--- Stated problem ---
Make a numbered list from the entries below, starting with the line that contains "scientific name: Melanerpes aurifrons" and ending after the line that contains "genus: Pieris". Leave out any blank lines.

══ Records for the task ══

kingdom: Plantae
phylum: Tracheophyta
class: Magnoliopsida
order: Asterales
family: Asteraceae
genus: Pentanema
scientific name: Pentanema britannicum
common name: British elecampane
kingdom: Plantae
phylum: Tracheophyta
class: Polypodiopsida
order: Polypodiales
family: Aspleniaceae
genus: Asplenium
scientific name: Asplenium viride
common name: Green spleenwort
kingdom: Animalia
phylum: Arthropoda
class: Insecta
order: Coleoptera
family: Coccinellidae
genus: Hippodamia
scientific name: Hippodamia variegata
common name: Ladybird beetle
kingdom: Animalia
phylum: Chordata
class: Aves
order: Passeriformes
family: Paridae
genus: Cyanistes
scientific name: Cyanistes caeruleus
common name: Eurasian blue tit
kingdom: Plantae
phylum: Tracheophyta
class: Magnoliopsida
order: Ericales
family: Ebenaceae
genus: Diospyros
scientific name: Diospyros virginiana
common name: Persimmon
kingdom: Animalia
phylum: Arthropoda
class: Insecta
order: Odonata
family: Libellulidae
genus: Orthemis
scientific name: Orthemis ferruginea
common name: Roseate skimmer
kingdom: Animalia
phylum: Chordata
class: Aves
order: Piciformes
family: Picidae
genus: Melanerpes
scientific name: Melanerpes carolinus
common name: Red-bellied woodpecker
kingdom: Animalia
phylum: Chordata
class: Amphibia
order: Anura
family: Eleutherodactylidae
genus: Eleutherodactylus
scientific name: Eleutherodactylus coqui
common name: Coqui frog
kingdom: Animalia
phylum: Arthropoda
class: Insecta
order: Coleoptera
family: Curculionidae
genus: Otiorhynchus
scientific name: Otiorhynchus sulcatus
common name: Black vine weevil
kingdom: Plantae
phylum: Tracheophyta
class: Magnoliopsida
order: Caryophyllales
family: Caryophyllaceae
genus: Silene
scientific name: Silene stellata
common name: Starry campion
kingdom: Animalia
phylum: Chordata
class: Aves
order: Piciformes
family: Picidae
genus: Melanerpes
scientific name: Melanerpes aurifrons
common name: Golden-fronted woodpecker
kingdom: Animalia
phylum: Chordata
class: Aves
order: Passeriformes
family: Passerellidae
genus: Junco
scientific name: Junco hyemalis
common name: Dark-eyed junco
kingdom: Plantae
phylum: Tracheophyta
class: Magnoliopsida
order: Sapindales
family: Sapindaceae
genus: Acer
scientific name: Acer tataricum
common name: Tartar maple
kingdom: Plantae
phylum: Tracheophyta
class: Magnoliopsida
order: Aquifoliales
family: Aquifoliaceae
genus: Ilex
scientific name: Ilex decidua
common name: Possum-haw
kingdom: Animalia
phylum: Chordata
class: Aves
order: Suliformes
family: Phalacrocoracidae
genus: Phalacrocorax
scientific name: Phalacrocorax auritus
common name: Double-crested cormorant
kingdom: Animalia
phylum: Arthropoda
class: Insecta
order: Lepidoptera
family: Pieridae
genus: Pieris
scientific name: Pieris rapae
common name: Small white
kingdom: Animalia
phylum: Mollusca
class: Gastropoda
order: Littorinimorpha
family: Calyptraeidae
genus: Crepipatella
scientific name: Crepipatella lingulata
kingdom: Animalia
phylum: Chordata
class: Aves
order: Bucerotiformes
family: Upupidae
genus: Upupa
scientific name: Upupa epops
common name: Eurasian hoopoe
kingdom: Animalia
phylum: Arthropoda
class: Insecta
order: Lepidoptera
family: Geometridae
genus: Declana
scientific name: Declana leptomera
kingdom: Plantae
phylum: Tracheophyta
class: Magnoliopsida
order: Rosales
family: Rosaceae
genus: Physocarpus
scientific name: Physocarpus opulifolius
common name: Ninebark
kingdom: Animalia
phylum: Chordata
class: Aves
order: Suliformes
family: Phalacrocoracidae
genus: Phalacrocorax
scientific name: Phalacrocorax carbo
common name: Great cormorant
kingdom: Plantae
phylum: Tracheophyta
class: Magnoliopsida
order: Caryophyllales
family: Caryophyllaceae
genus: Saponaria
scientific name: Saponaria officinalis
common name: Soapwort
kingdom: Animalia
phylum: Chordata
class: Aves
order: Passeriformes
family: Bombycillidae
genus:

═══

--- Written answer ---
1. scientific name: Melanerpes aurifrons
2. common name: Golden-fronted woodpecker
3. kingdom: Animalia
4. phylum: Chordata
5. class: Aves
6. order: Passeriformes
7. family: Passerellidae
8. genus: Junco
9. scientific name: Junco hyemalis
10. common name: Dark-eyed junco
11. kingdom: Plantae
12. phylum: Tracheophyta
13. class: Magnoliopsida
14. order: Sapindales
15. family: Sapindaceae
16. genus: Acer
17. scientific name: Acer tataricum
18. common name: Tartar maple
19. kingdom: Plantae
20. phylum: Tracheophyta
21. class: Magnoliopsida
22. order: Aquifoliales
23. family: Aquifoliaceae
24. genus: Ilex
25. scientific name: Ilex decidua
26. common name: Possum-haw
27. kingdom: Animalia
28. phylum: Chordata
29. class: Aves
30. order: Suliformes
31. family: Phalacrocoracidae
32. genus: Phalacrocorax
33. scientific name: Phalacrocorax auritus
34. common name: Double-crested cormorant
35. kingdom: Animalia
36. phylum: Arthropoda
37. class: Insecta
38. order: Lepidoptera
39. family: Pieridae
40. genus: Pieris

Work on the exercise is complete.